The strength of support for Kisnorbo at Thorp Arch is in no small part down to the high esteem in which he is held by United's players and staff.
Simon Grayson, the manager who twisted the Australian's arm while other English clubs chased his signature last summer, was among the first to console him in the aftermath of Leeds' 2-0 defeat to Millwall.
Michael Doyle, United's on-loan midfielder, said the dressing room was "devastated". Beyond Kisnorbo's personal losses, Leeds were deeply upset to lose a talismanic defender whose performances invigorated his reputation after a meek end to his career with Leicester.
His fashion as a footballer was made clear on the first day of the season when he sustained a cut to his forehead in Leeds' 2-1 win over Exeter City. The wound was severe enough for medical staff to recommend that he undergo plastic surgery, a procedure which Kisnorbo had no intention of considering with the season in its infancy and the World Cup on the horizon. He wore bandages around his skull instead.
Through 29 league appearances, Grayson's description of Kisnorbo's signing as a "big coup" grew ever more valid, vindicated by a defender who sustained a sublime level of consistency. Kisnorbo has the genuine consolation of knowing that he has been integral to the season and, potentially, promotion; the likes of Ben Parker, another player beset by injury, would love to be able to say the same.
"Coming here was a choice I had to make," Kisnorbo says. "I had a long meeting with the gaffer and he basically twisted my arm.
"League One football didn't appeal to me at all and I was very honest about that. But when I started to think about the move and think about it properly, it became more and more attractive.
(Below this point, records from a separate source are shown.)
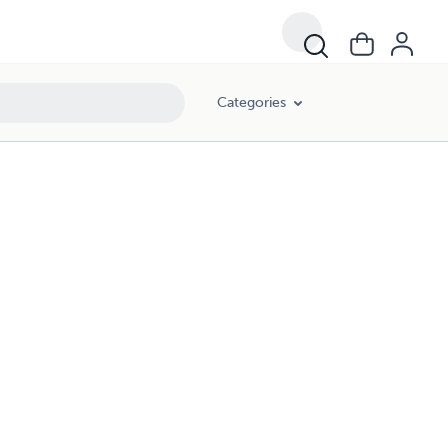
Categories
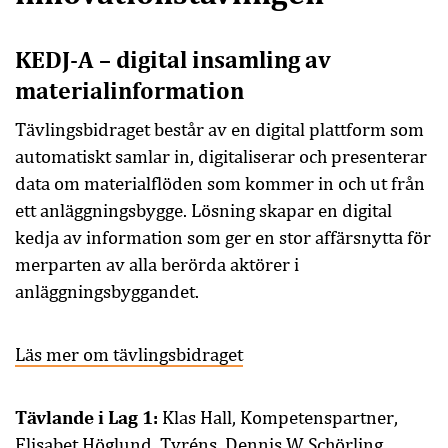
KEDJ-A – digital insamling av
materialinformation
Tävlingsbidraget består av en digital plattform som
automatiskt samlar in, digitaliserar och presenterar
data om materialflöden som kommer in och ut från
ett anläggningsbygge. Lösning skapar en digital
kedja av information som ger en stor affärsnytta för
merparten av alla berörda aktörer i
anläggningsbyggandet.
Läs mer om tävlingsbidraget
Tävlande i Lag 1:
Klas Hall, Kompetenspartner,
Elisabet Höglund, Tyréns, Dennis W Schörling,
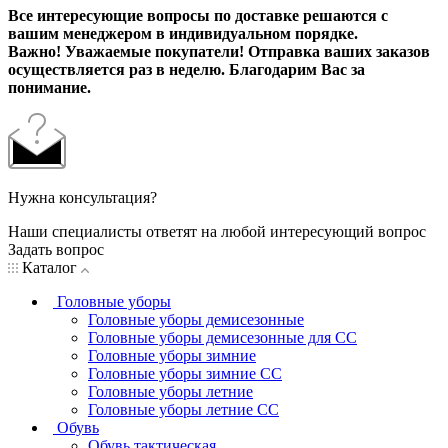
Все интересующие вопросы по доставке решаются с
вашим менеджером в индивидуальном порядке.
Важно! Уважаемые покупатели! Отправка ваших заказов
осуществляется раз в неделю. Благодарим Вас за
понимание.
Нужна консультация?
Наши специалисты ответят на любой интересующий вопрос
Задать вопрос
Каталог
Головные уборы
Головные уборы демисезонные
Головные уборы демисезонные для СС
Головные уборы зимние
Головные уборы зимние СС
Головные уборы летние
Головные уборы летние СС
Обувь
Обувь тактическая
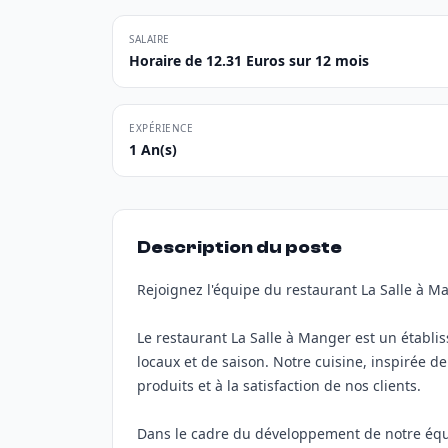
SALAIRE
Horaire de 12.31 Euros sur 12 mois
EXPÉRIENCE
1 An(s)
Description du poste
Rejoignez l'équipe du restaurant La Salle à M
Le restaurant La Salle à Manger est un établis
locaux et de saison. Notre cuisine, inspirée de 
produits et à la satisfaction de nos clients.
Dans le cadre du développement de notre éq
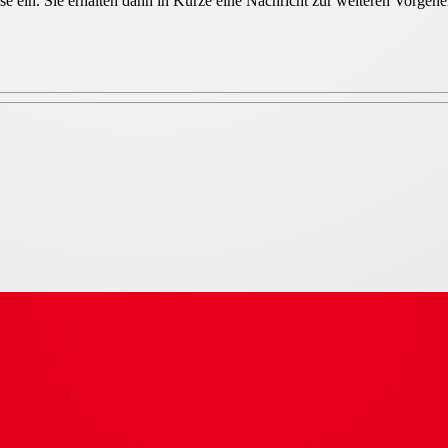
sse ein. Sie erhalten dann in Kürze eine Nachricht zur weiteren Vorge
 400V 50Hz 2,20 kW PTC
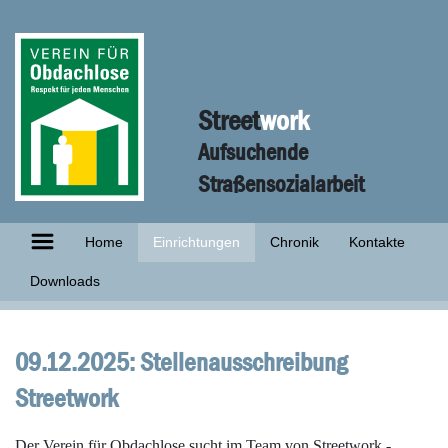
Street
work
Aufsuchende
Straßensozialarbeit
Home
Einrichtungen
Chronik
Kontakte
Downloads
09.12.2025: Stellenausschreibung
Streetwork
Der Verein für Obdachlose sucht im Team von Streetwork -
"I made my decision because I started to realise that this club could potentially do anything – and I mean anything. It's not guaranteed to be successful but you know that realistically there's no upper limit for Leeds. It makes you wonder what you could go on to do with them if you commit to the club and stick around.
"At Leicester, I had a manager (Nigel Pearson) who didn't seem to like my style of play. I don't think it was anything personal, just his decision. But I wasn't playing and football for me is all about the games. Players who complain about being tired are crazy. If I could play every day then I would, especially at the moment.
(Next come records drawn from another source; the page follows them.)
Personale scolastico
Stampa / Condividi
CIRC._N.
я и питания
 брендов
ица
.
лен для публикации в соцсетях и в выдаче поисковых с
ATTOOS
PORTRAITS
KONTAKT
"I'm flattered if people think I've done well but in my opinion I've never had a good game. There are always things I do wrong and things I can do better. But parts of this season have been brilliant. The FA Cup win over Manchester United stands out as a highlight, a real day for the underdogs. Our 4-0 win at Bristol Rovers in October was as good as it got in terms of league games. That was probably the performance of the year. If only that could happen again tomorrow."
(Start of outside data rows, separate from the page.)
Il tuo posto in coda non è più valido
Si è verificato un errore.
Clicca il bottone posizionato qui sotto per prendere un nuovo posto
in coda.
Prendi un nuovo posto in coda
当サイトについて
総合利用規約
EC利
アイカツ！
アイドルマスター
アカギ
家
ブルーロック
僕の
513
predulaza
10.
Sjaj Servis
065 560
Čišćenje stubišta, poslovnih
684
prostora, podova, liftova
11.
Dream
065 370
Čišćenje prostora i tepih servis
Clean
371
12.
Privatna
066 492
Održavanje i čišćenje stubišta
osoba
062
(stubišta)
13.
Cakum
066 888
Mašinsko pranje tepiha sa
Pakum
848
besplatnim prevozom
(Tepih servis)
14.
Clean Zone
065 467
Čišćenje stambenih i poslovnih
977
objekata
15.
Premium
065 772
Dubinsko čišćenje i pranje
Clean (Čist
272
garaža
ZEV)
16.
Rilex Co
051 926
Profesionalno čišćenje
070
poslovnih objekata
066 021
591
For the sanity of Grayson's players and a capacity crowd at Elland Road, it must. The road ahead of Kisnorbo, meanwhile, will be taken in patient steps. Promotion tomorrow would soothe his mind; on Tuesday, the cast on his left leg is due to be removed, allowing him to return to some form of normality. "I'll actually be able to wear a pair of shoes again," he says, "I haven't done that for six weeks."
More significant is the prediction that he will begin light training in July and full training in October. They are distant targets but meaningful ones, close enough to work towards. It would aid Kisnorbo's enthusiasm during a reflective summer to know that the Championship awaits him next season.
"I'm only 29 so I could still play in a World Cup," he says. "The Asian Cup is coming up for Australia in January and that's the next competition to think about but I don't see much point in looking towards it now.
"It's day by day for me and for the club. Tomorrow's the be-all and end-all. You can dream about anything but sometimes its healthier to be realistic. If we get into the Championship then I can look at the grand scheme and say it's been a good season for me. A frustrating one, yes, but a good one as well. I guess you can't have it all."